(Source records)
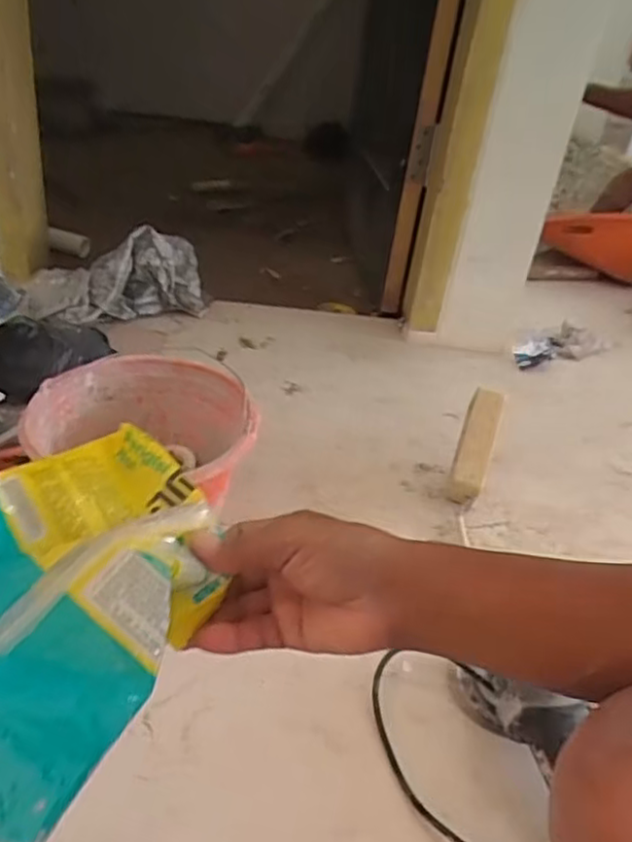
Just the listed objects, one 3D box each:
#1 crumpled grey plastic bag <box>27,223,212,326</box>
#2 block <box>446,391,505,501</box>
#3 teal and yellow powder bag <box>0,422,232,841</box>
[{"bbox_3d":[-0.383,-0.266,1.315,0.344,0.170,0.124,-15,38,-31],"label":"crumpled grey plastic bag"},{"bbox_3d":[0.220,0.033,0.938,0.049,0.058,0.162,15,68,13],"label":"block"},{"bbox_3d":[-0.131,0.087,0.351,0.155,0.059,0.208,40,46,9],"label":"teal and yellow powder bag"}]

--

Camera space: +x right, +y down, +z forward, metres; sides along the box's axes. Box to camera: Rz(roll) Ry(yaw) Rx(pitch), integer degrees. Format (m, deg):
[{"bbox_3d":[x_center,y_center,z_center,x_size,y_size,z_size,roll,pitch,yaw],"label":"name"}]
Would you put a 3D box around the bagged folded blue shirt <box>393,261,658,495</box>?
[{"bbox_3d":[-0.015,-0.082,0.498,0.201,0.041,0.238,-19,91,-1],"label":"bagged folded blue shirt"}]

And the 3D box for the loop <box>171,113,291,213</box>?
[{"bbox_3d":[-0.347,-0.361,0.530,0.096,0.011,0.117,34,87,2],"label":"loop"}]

==

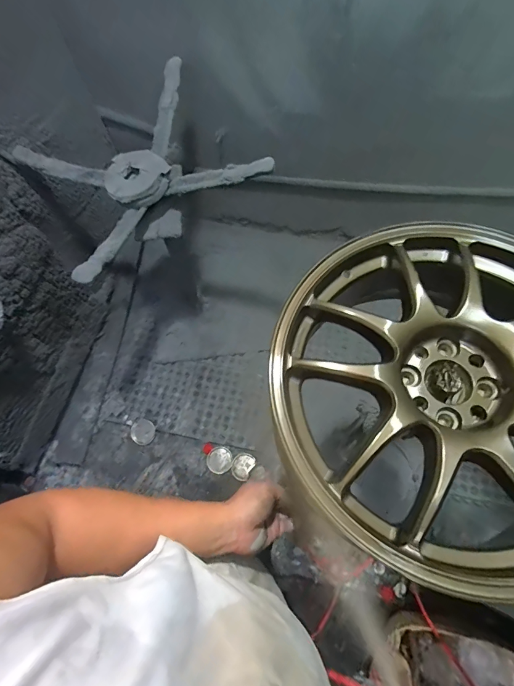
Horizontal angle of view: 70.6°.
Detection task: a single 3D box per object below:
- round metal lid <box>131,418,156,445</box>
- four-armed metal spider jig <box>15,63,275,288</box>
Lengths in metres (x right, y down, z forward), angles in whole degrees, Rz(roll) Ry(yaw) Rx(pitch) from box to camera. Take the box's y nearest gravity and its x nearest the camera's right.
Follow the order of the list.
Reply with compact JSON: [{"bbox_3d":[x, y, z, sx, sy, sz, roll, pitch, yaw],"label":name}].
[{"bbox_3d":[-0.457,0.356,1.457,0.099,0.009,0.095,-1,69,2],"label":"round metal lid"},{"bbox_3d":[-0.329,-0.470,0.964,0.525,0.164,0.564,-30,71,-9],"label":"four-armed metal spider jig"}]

*PROBLEM*
The answer must be every line from the records above that contains the word "right", copied out.

*THE ANSWER*
Camera space: +x right, +y down, +z forward, metres; sides along the box's axes. Box to camera: Rz(roll) Ry(yaw) Rx(pitch), integer degrees. Format (m, deg):
Lengths in metres (x right, y down, z forward), angles in whole degrees, Rz(roll) Ry(yaw) Rx(pitch) from box to camera. Take the box's y nearest gravity and its x nearest the camera's right.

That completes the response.